Como vemos, ao tratar do animismo primitivo e seu desenvolvimento no “horizonte agrícola”, não podemos negar a existência real dos espíritos, a pretexto de explicar o mecanismo do processo de racionalização. Este mecanismo torna-se mesmo inexplicável, quando lhe suprimimos a base concreta dos fatos, como dizia Bozzano, na qual se encontram os espíritos comunicantes. Vê-se claramente a distorção da realidade, a guinada do pensamento para os rumos do absurdo, quando os cientistas
materialistas tentam explicar o processo de racionalização, ignorando as experiências mediúnicas do homem primitivo.

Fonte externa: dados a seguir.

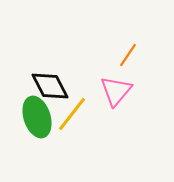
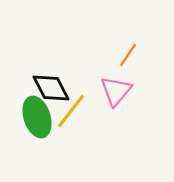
black diamond: moved 1 px right, 2 px down
yellow line: moved 1 px left, 3 px up
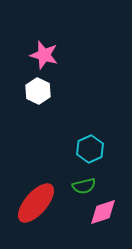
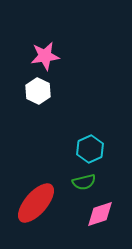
pink star: moved 1 px right, 1 px down; rotated 24 degrees counterclockwise
green semicircle: moved 4 px up
pink diamond: moved 3 px left, 2 px down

O Espiritismo restabelece a verdade, ao mostrar a importância do mediunismo no desenvolvimento humano.

===

Enquanto lia este trecho me tocou a emoção, pela clareza e lógica de sua estruturação, porém, mais do que isso por nos mostrar elementos ainda presentes em Povos Originários de nosso continente.


Me causou muito impacto, e muito carinho, ter visto a cerimônia da família de Ricardo Vilca, um músico e Professor Rural da Província de Jujuy na Argentina. Cada membro da família colocava numa cova no chão alguma quantidade de alimento para MamaPancha ou MãeTerra, no intuito que não lhes faltasse alimento no transcurso do ano vindouro.


Ricardo era amado por seu povo e por seus amigos em função de sua bondade. Tenho duas obras musicais de "Ricardo Vilca y sus amigos" algumas vezes usadas para elevar o clima mental/espiritual aqui de casa. A suavidade da música andina, todas as vezes me leva a espaços espírituais que em geral desconheço.


Eu tenho um profundo respeito por todas as práticas de todos os povos e etnias. E acho que houve um massacre cultural, quando espanhóis e portugueses impuseram sua forma de ver aos Povos Originários de nosso continente. Há que lembrar que eles já tinham seus deuses, seus cantos e suas práticas religiosas.


Não consigo concordar com a visão Eurocêntrica de Kardec e seus seguidores. Basta estudar a visão jurídica dos Quechuas e Aymaras para ver onde se situa a verdadeira noção de direito e de justiça.


Não há povos mais civilizados que outros.


Quem te disse que a tecnologia é civilização?


Quem te fez acreditar nessa bobagem?


Civilização é harmonia entre os povos e entre os indivíduos.


Sociedades onde esteja ausente o primado do Amor e da Justiça não podem ser consideradas Sociedades Humanas Civilizadas.


Enquanto a Terra for palco de famintos e de seres em guerra não nos podemos considerar como civilizados.


Martin Heidegger combatia a técnica, pois a técnica distanciava o homem do Ser que era. Lutou pelo primado do Ser.


Vivesse hoje estaria em combate contra o "consumismo" e o "primado das celebridades vazias de conteúdo".


Me cite nas "Observações" algum verdadeiro intelectual, algum valoroso cientista que seja celebridade. Festejado pelos Meios de comunicação de Massas. Eu desconheço.


Uma outra lógica social é possível e necessária. Luto por ela, eu admito. Mas não estou só nesta luta. Pensadores e artistas de muitos outros países, e mesmo do Brasil tem a mesma proposta.


Somos todos criados para a Liberdade, o Bem, a Felicidade e para o Amor. Tudo fora disto é ilusão passageira, como um amor de carnaval.